A key to Yellowjackets’ popularity is the show’s ability to offer up content that appeals to a wide range of viewers, while also possessing a certain intangible gayness. The psychological horror elements of the show bring in a mass audience, as does the core cast who have, collectively, starred in fan-favorite TV series and films throughout the years.

The writing, the acting, the music, the production—these are all tools skillfully deployed by a show that has become a quick obsession. So it’s easy to see how a broader fandom has latched onto the show while the queer community can, in conjunction, claim it as their own.

Without being marketed directly as a such, Yellowjackets is a very gay show because anything can be seen as gay if you just try hard enough, and that’s half the fun of being gay. (This practice is given a special descriptive these days, “queer reading,” and I’ve put it to great use in every Angelina Jolie movie since Foxfire, and, every single episode of Riverdale).

Yes, this show is about survival, trauma, dissociation, brutality, manipulation, etc. But, it’s also very much about adult Natalie (Juliette Lewis) applying dramatic eyeliner in a hand-mirror while listening to Mazzy Star, Shauna (Melanie Lynskey) shoving her husband Jeff (Warren Kole) into a piece of furniture with undeniable femme-top energy, Jackie (Ella Purnell) with her hard femme wilderness hair and lingering “best friend” glances, and Taissa’s (Tawny Cypress) letter opener dexterity.

The combination of underlying gay listed above, and overtly gay realities like assistant coach Ben’s (Steven Krueger) finger snaps in response to the girls doing a dance routine in the cabin, teenage Taissa (Jasmin Savoy Brown) and Van (Liv Hewson) going full mushroom munch in the woods, and adult Taissa’s terrifying home life with her wife Simone (Rukiya Bernard) give us a lot to work with, and it all feels very welcoming for a piece of media that is teasingly steering us towards teen cannibalism.

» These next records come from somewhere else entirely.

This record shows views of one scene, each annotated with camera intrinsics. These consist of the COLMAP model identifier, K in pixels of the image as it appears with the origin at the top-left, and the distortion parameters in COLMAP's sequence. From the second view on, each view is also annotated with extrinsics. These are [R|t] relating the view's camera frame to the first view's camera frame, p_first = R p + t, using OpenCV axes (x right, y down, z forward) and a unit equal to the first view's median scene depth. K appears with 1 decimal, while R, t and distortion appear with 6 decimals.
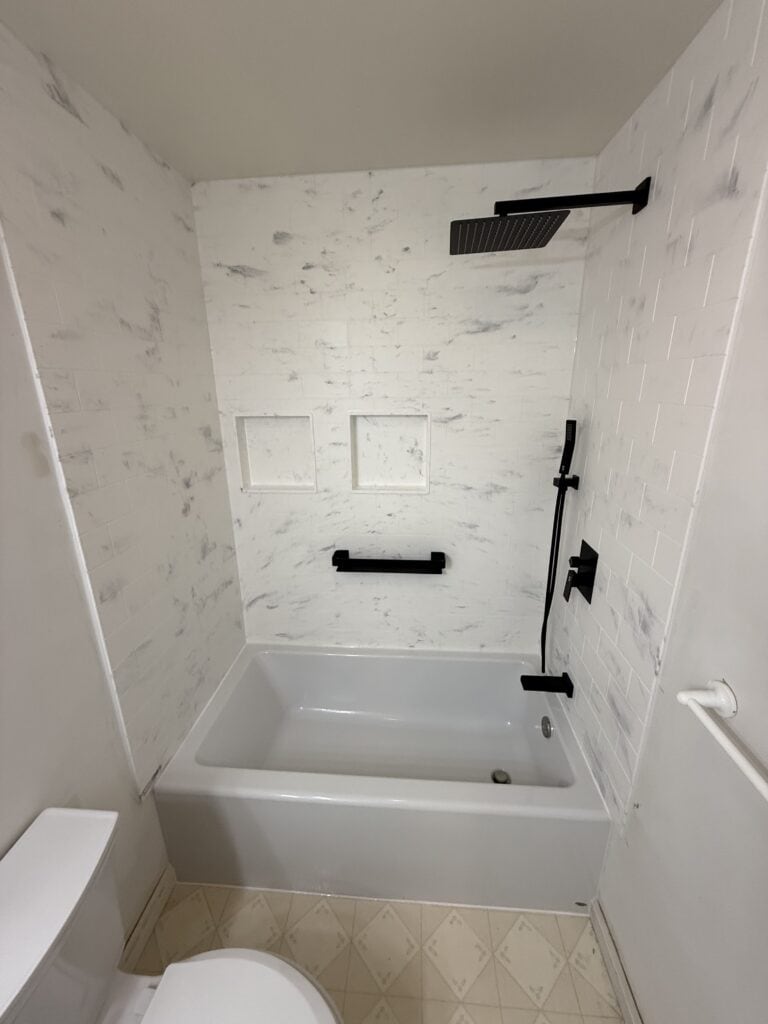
lens RADIAL K [[406.9, 0, 385.2], [0, 406.9, 508.1], [0, 0, 1]] dist [-0.000807, -0.000026]
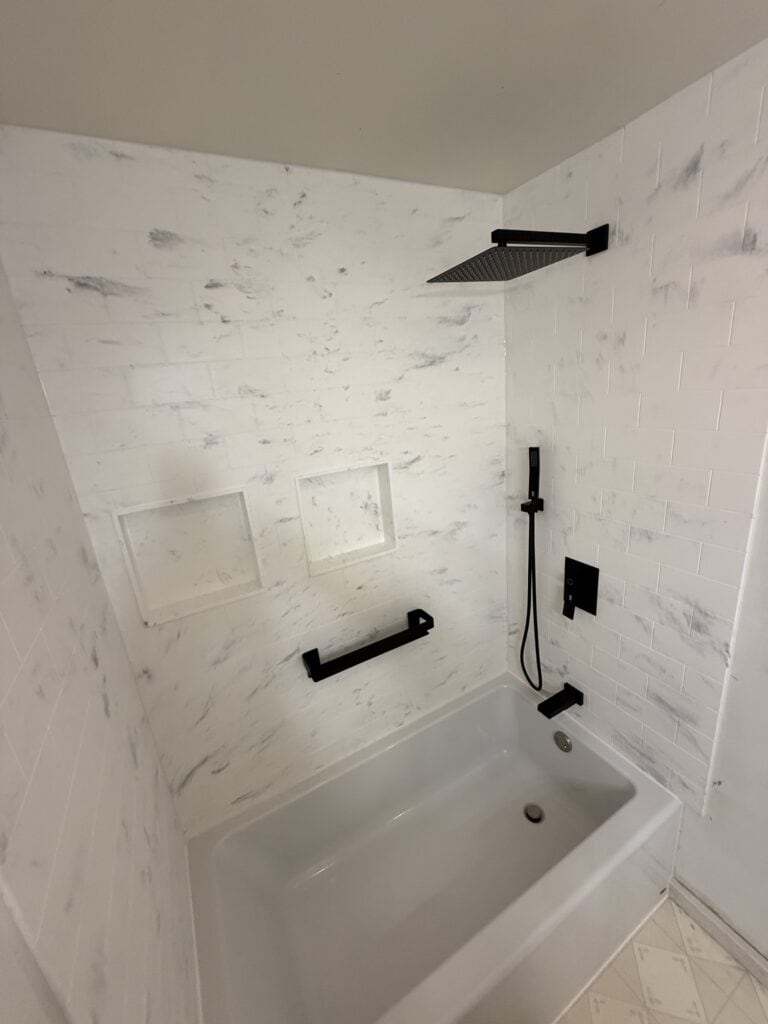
lens RADIAL K [[406.9, 0, 385.2], [0, 406.9, 508.1], [0, 0, 1]] dist [-0.000807, -0.000026]
pose [[0.835119, -0.222215, 0.503186, -0.374740], [0.240352, 0.970235, 0.029569, -0.174826], [-0.494780, 0.096248, 0.863672, 0.293750]]
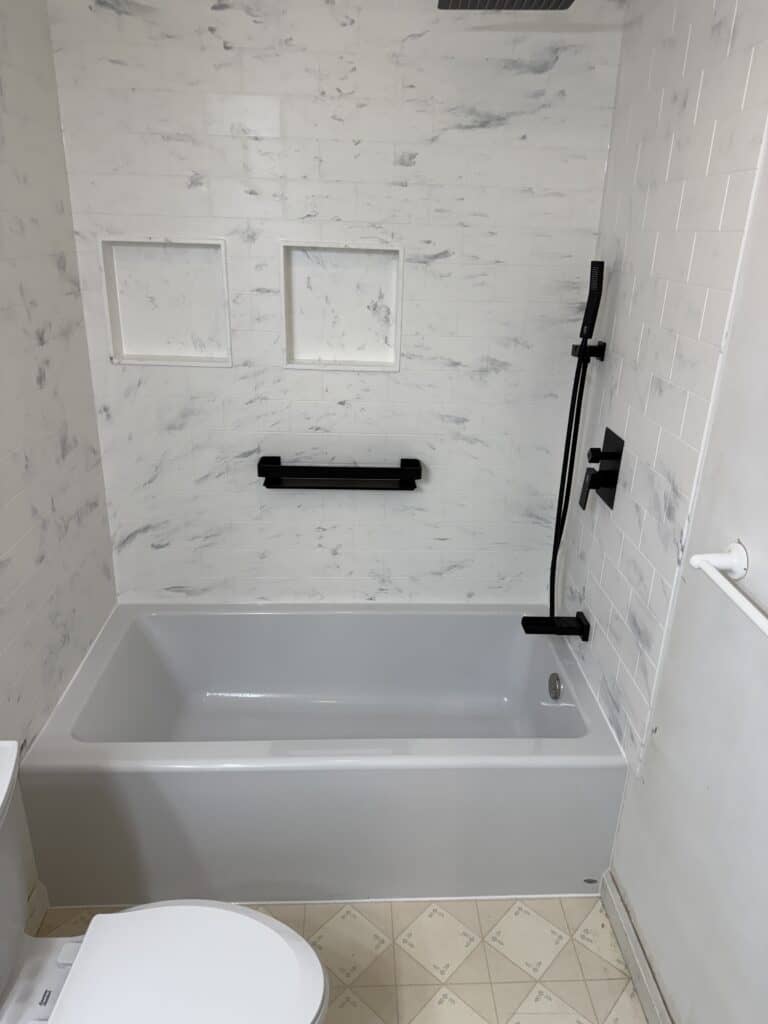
lens RADIAL K [[711.9, 0, 390.9], [0, 711.9, 514.7], [0, 0, 1]] dist [0.064389, -0.087890]
pose [[0.991263, -0.006453, 0.131743, -0.076184], [-0.004958, 0.996274, 0.086106, 0.117410], [-0.131808, -0.086007, 0.987537, -0.242560]]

“And I asked myself about the present: How wide it was, how deep it was, how much was mine to keep.”

What deepens the impact of a show like Yellowjackets debuting in late 2021/early 2022 is its ability to hold up a mirror to fans who went to high school during the period depicted in its flashbacks. Fans who are now middle aged with families of their own in a time that, in many ways, seems so much darker and drearier than 25 years ago—and in just as many other ways, better. And for younger generations of the show’s fans, they’re able to see themselves in characters, both queer and straight, navigating a culture that didn’t always make it so easy for a person to live their truth.

LGBTQ+ culture was certainly not as taboo in the ’90s as it was in the preceding decades, but representation of LGBT characters (the Q+ was just a glimmer in our eyes at that point) in media still caused quite a surprising stir. Sandra Bernhard’s portrayal of a bisexual character named Nancy Bartlett on Roseanne was a big to-do, as was Ellen DeGeneres’ coming out story arc in “The Puppy Episode” of her sitcom Ellen in 1997. Alyson Hannigan’s character Willow Rosenberg opening up about her gayness in season four of Buffy dropped jaws left and right.

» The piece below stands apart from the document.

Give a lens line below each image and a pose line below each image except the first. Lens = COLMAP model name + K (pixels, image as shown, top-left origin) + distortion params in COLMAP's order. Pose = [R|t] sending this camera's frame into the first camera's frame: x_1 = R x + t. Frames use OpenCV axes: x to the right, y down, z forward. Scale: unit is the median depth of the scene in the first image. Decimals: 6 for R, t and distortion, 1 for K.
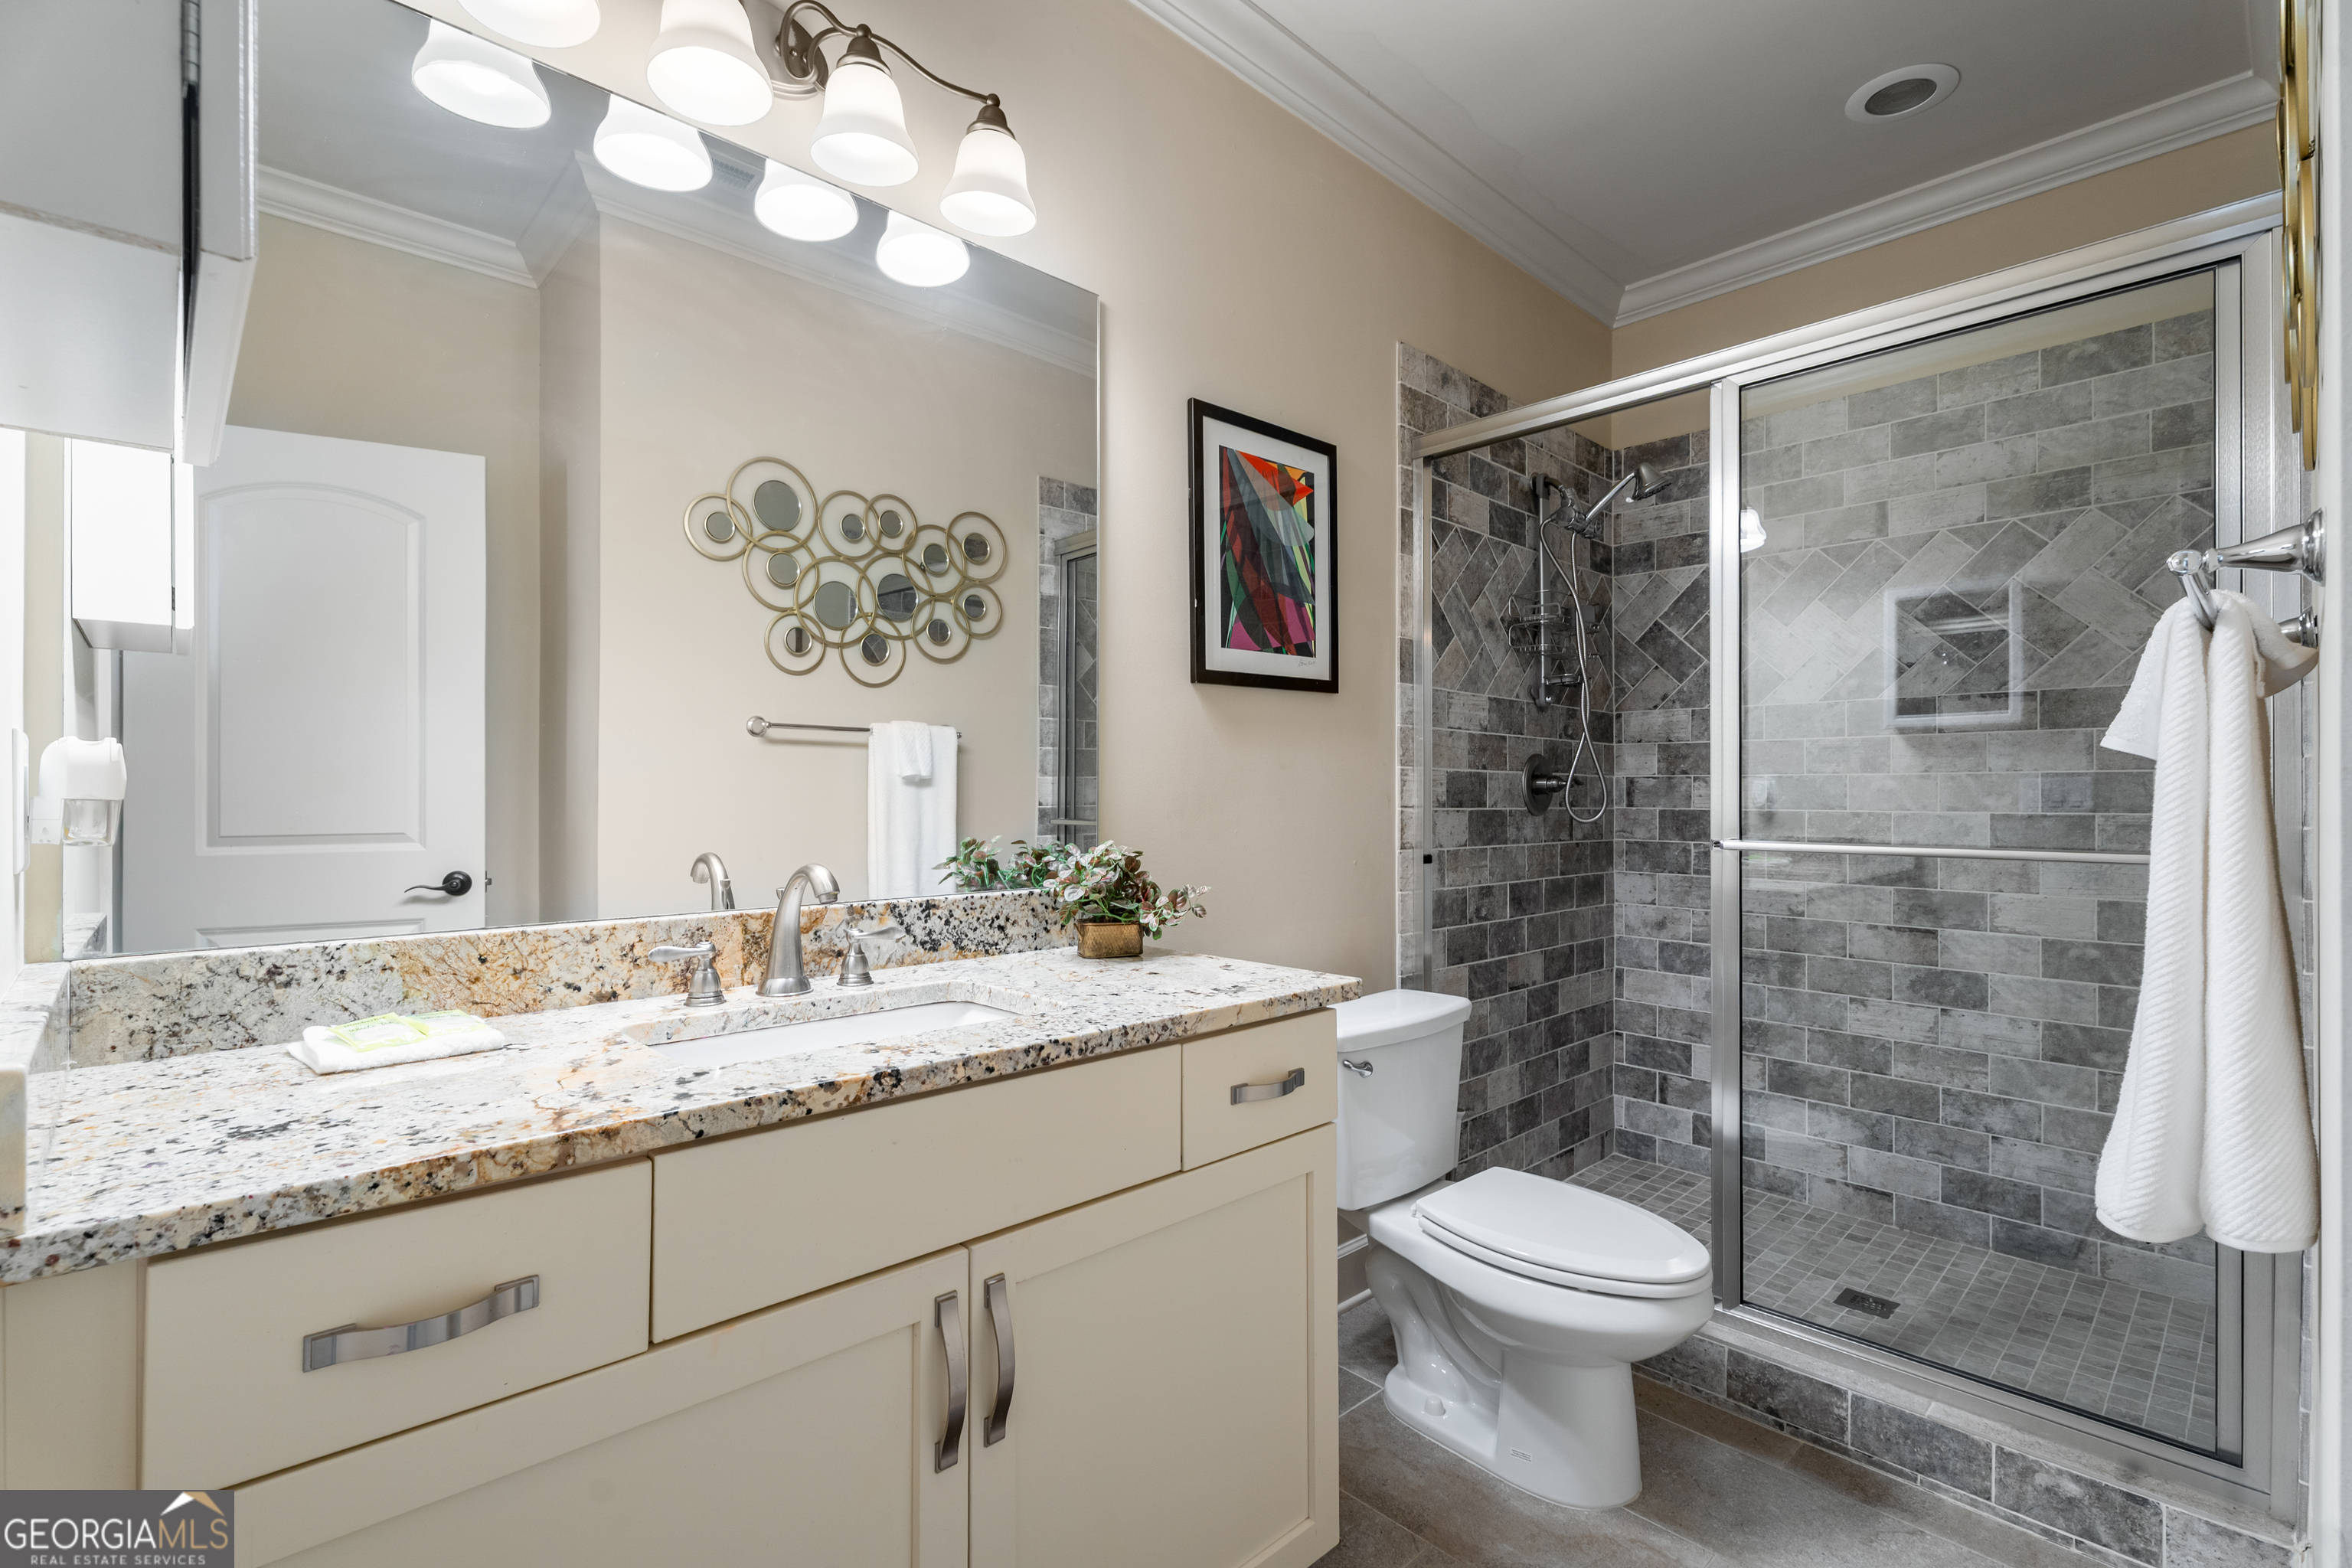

Compared to the raw and edgy dicks-out days of Euphoria, the ’90s felt like an untouched glass of whole milk. Younger viewers of Yellowjackets may find it odd that Ben kept his sexuality in the closet, and Van and Tai hid their relationship for so long, but that’s the way it was back then.

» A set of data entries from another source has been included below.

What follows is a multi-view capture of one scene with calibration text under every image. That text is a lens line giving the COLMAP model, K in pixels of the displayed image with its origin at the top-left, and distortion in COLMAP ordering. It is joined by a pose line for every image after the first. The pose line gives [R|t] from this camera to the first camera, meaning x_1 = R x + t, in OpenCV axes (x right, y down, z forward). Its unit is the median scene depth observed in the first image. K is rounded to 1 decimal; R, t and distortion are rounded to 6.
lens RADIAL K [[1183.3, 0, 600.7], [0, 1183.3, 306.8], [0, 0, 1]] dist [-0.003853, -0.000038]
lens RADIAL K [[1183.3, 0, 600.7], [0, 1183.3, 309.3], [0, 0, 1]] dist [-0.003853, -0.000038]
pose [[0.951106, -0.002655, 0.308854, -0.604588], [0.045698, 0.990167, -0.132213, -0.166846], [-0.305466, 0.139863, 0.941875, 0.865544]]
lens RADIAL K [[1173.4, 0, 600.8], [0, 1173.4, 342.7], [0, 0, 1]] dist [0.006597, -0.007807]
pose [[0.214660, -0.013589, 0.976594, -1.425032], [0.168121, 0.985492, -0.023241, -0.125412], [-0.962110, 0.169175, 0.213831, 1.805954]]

Gay life—queer life—was a fun little secret that we made space for ourselves in privately, or within the accepting graces of a chosen few. We’ve certainly made some cultural advancements there, but a lot of the worry and carefulness of being in the queer community still remains. Even in these wild, wild woods of 2022.

Quickly approaching the end of my 44th year on this earth, I watch Yellowjackets and think about how fun it was to be gay in the ’90s. Everything felt so new, like it was just for us. We smoked our Marlboro Reds, listened to our PJ Harvey, and it was just a gay, gay, gay ’ol time. How nice for this show to remind me, and us, that we are just that much closer to being able to have all that fun, with just a little less—when all goes as it should—of the bloody parts.